All too often, schools blend their guest and student networks together. Such a move flies in the face of every single, basic security recommendation ever made, so why do they do it? Convenience. Yes, it’s more convenient but that’s because it’s insecure.
If your network is flat because of convenience, then ask yourself: Are you prepared to pay the costs of that convenience? The costs of an attack like the one at LAUSD are many, ranging from student safety to financial, operational, reputational, and more.

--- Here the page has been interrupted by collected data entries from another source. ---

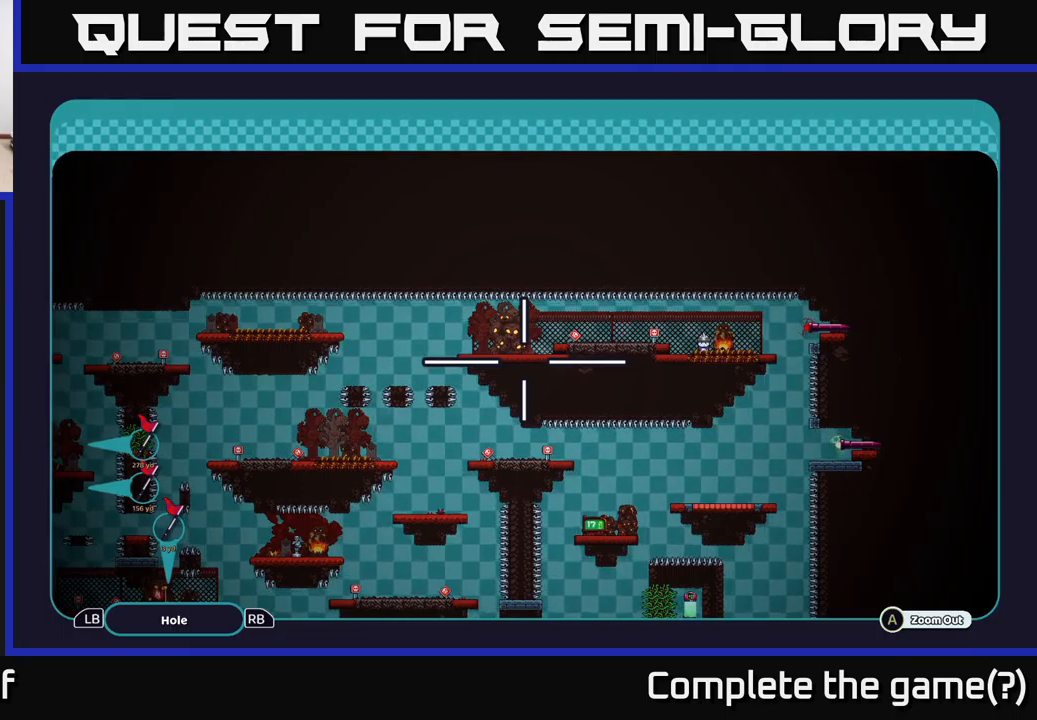
{"buttons": ["A"], "left_stick": "center", "right_stick": "center", "events": [[150, "left_stick", "left"], [433, "left_stick", "center"]]}
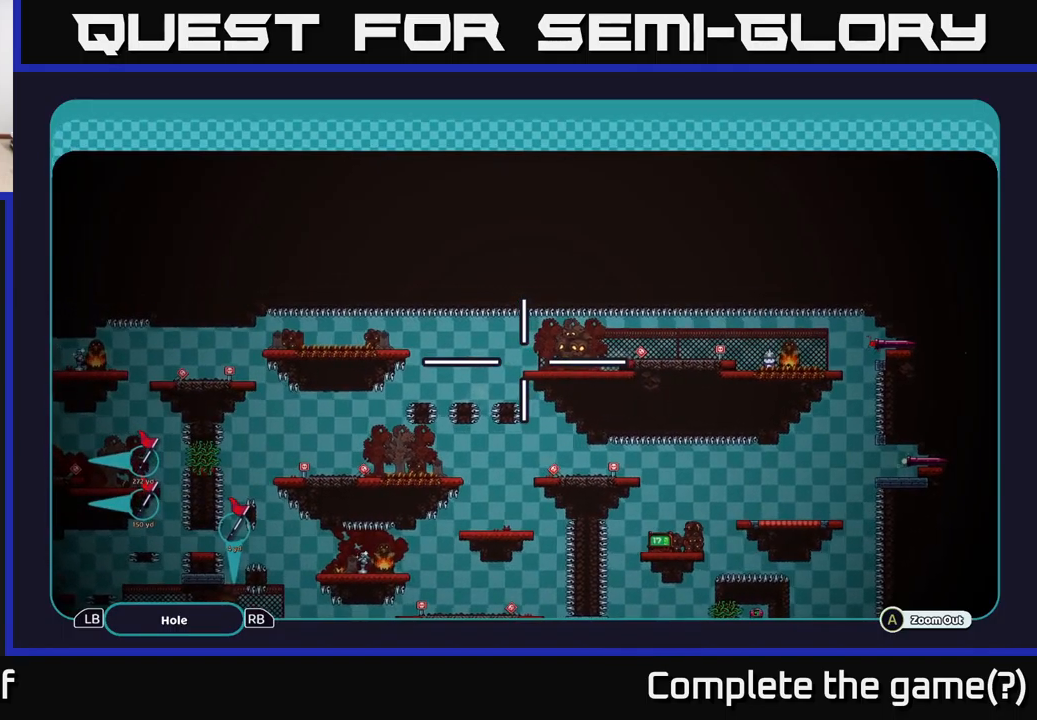
{"buttons": ["A"], "left_stick": "center", "right_stick": "center", "events": [[66, "left_stick", "down-left"], [383, "left_stick", "center"]]}
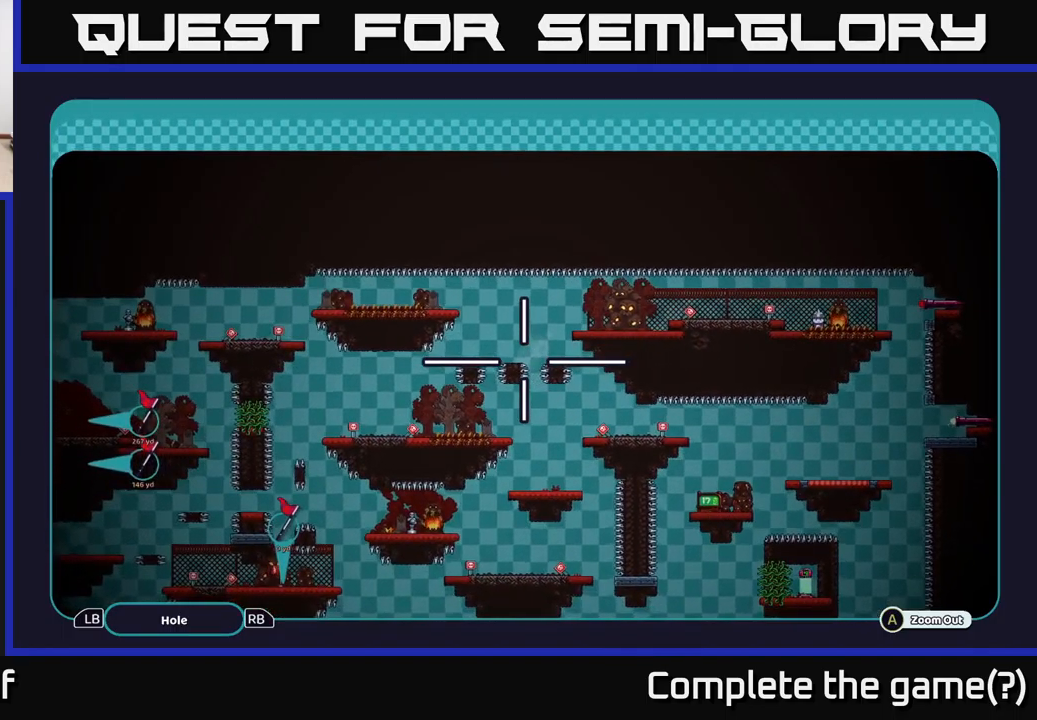
{"buttons": ["A"], "left_stick": "right", "right_stick": "center", "events": [[166, "left_stick", "right"]]}
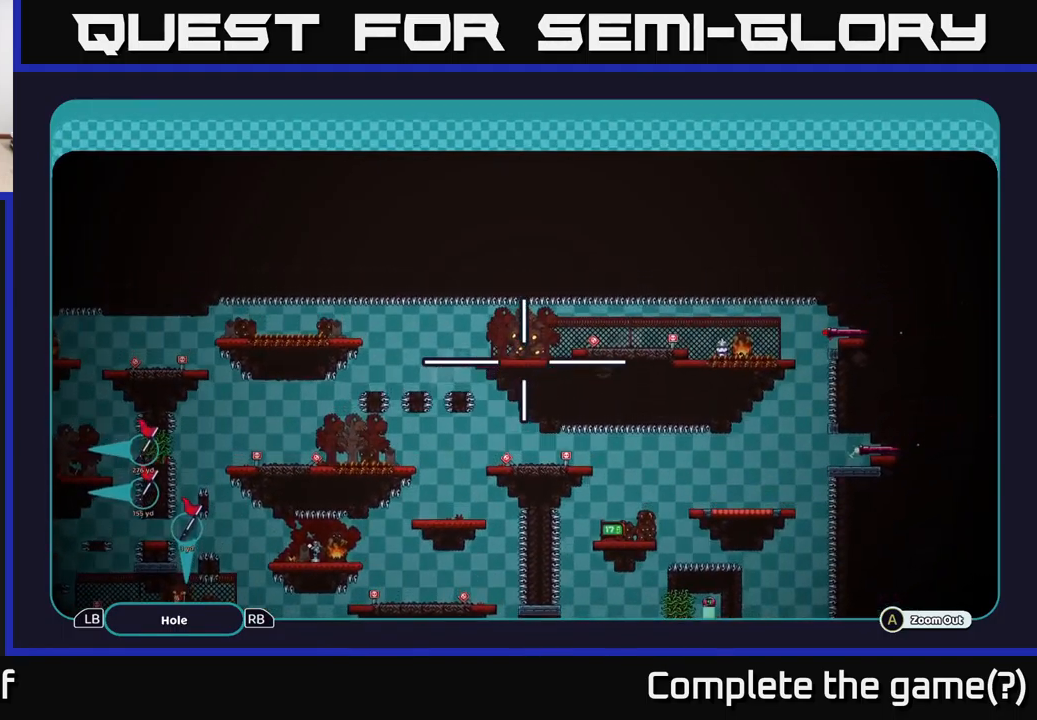
{"buttons": ["A"], "left_stick": "center", "right_stick": "center", "events": [[16, "left_stick", "up"], [83, "left_stick", "center"], [333, "left_stick", "up-left"], [500, "left_stick", "center"]]}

A Properly Segmented Network is a Must
If someone doesn’t know much about computer networks, they won’t know that a flat network is bad. Similarly, anyone without knowledge about security won’t know the importance of network segmentation. Still, ignorance doesn’t excuse inaction. A properly segmented network reduces the speed at which a cyber criminal can move across your network, making it a key priority.
In order to segment your network, you need to develop a route, which involves creating an access control list. This is the point at which many schools and districts balk. They don’t want to have an access control list, so they end up having no idea who’s coming and going. Once again, it’s more convenient. But it’s dramatically less secure.